Openings at THZ
PhD position in Radar Classification and Artificial IntelligenceOpening for: PhD student
|Announced:||01 Nov 2020|
|Closing date:||31 Dec 2020|
We have the ambition to design and validate innovative artificial intelligence methods to characterize human kinematic and locomotion using radar data, essentially the activities, movements, and gestures performed by people in indoor settings.
Information on what activities a person is doing, where, and when, can help understand his/her physical and cognitive status and identify anomalies possibly related to worsening health. Why radar sensing? Because it is contactless, the person does not need to wear or carry any sensor, and there is no camera taking plain videos/pictures of people and private environments.
Radar data are intrinsically different from optical videos, pictures, language, or audio, for which artificial intelligence-based methods for classification are relatively well established. Rather than simply adapting networks designed for those kinds of data, new research is needed to understand, model, and capture the intrinsic kinematic information encoded in the sequence of radar data, which is strongly related to the movements of people observed.
You will work in the NWO funded project RAD-ART (RADar-aware Activity Recognition with innovative Temporal networks). Specifically, you will tackle the challenge of accounting for the continuous and correlated nature of the radar data, as well as the relevance of contextual information. You will investigate innovative networks, for example, recurrent and temporal-convolutional networks, currently underexplored in the literature regarding radar data classification. You will be also responsible for
- Experimentally verifying methods with short-range radars.
- Performing research according to the project plan.
- Preparing and writing all project deliverables within the project.
You will work in the Microwave Sensing Signals and Systems (MS3) research group at the Department of Microelectronics (see radar.tudelft.nl). The group has extensive research facilities and track record on the full pipeline of microwave and radar sensing, from hardware development to radar signal processing and methods for automatic object classification.
To be considered for the position you will have:
- A Master's degree in a relevant field, i.e. electrical/electronic engineering, computer science, physics, mathematics.
- Demonstrable knowledge and interest in radar signal processing including classification methods.
- Demonstrable knowledge and interest in AI methods, preferably deep learning techniques dealing with temporal data (e.g. audio, speech).
- Programming experience in MATLAB/Python or C/C++, preferably combined with experience in working with actual radar systems and data.

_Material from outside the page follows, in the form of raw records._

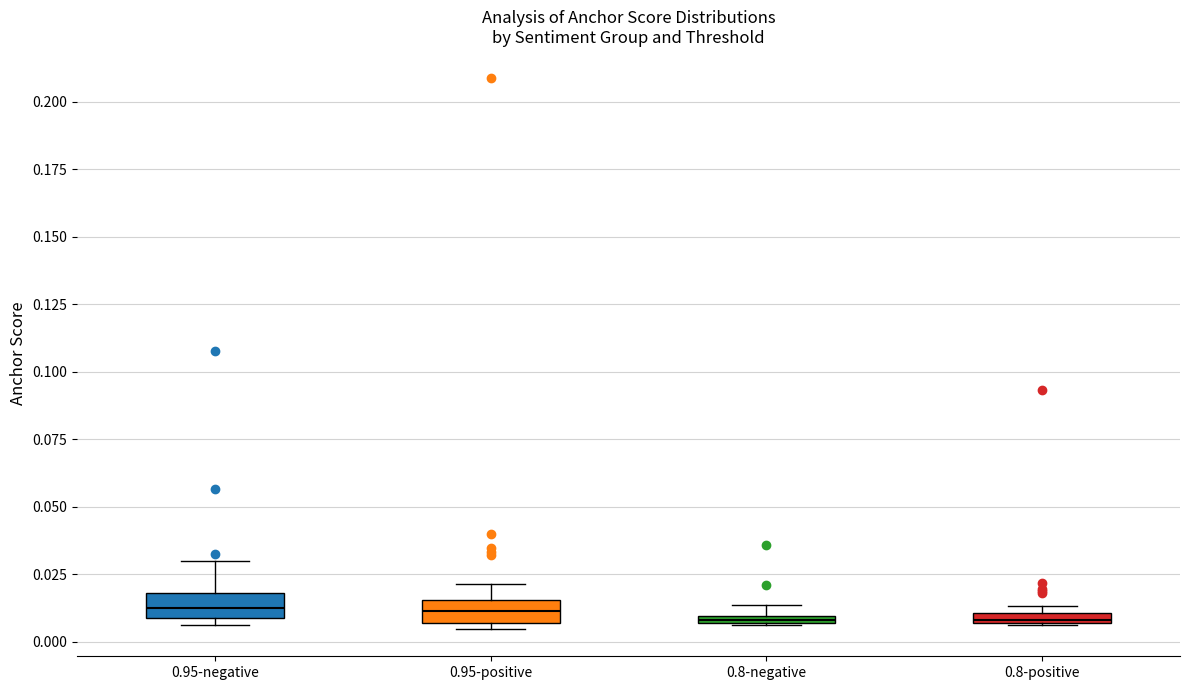

Where is the upper edge of the box for 0.95-negative on the y-axis? The values are not printed on the chart, so give them approximately, as read against the axis.

0.020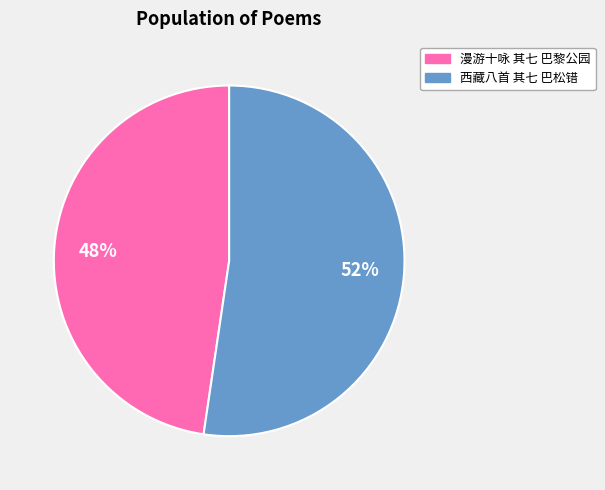

Is the sum of 漫游十咏 其七 巴黎公园 and 西藏八首 其七 巴松错 greater than half?

Yes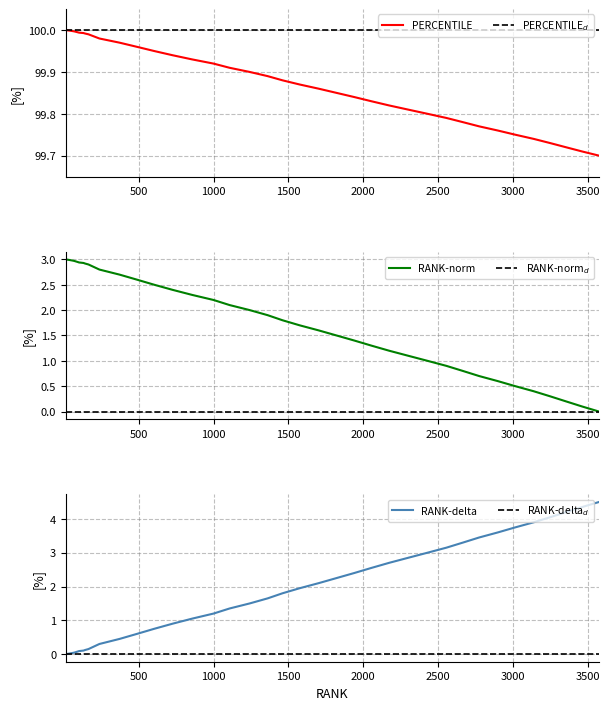

How many distinct data groups are displayed?

6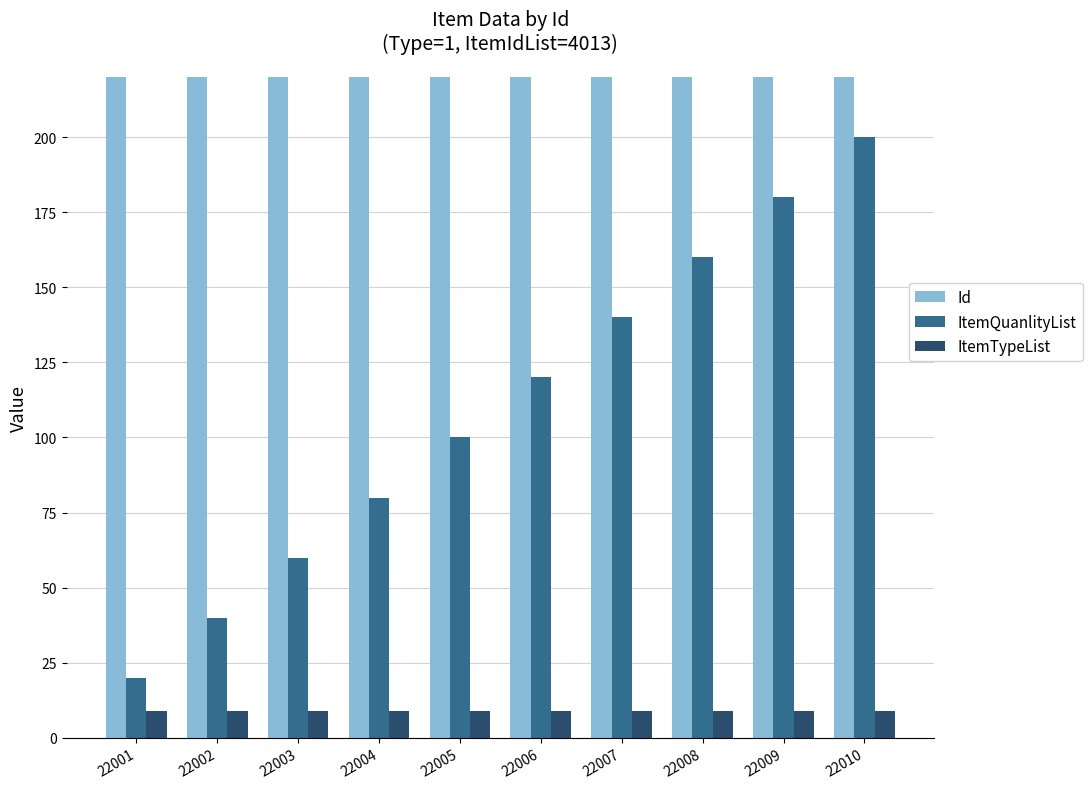

True or false: ItemQuanlityList has a value of 60 at 22003.

True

- A curiosity-driven mindset and a passion for (doing) research
- An open personality for cooperation with colleagues and co-supervision of students
- Good English language and communication skills (written and oral) in order to closely cooperate with colleagues and students as well as write project documents.
European (EU) nationality is an advantage.
dr. Francesco Fioranelli
Microwave Sensing, Signals and Systems Group
Department of Microelectronics
Additional informationIn The Netherlands, almost all PhD positions are linked to funded research projects. This has several implications:
- PhD students are employed: they receive a salary rather than a grant. Most projects have a duration of 4 years.
- Positions become available once a project is funded. This can happen at any time during the year.
- It typically takes 6 to 9 months for a project proposal to receive funding. In this period, a position may be anticipated but the outcome remains insecure. Once a project is funded, the open position needs to be filled as soon as possible.
If you are interested in our research, it merits to inquire whether openings will be available. We collect resumes of prospective PhD students throughout the year, for each of our research tracks.
General requirementsWe make our selection based on the following general requirements:
- Formal requirements regarding prior education: you should have earned an MSc degree at a recognized institute for higher education.
- Background: this depends on the specific project.
- Excellence: your Grade-Point-Average should be above 8 (10). Also your MSc thesis should have received a grade above 8 (10).
- English: you should be able to communicate well in english (written and oral). Provide TOEFL/IELTS scores if available.
- Originality: your MSc thesis or later work (publications) should reflect some original ideas. Critical and independent thinking is very important.
- Team player: you should be able to work well in a team of other project members.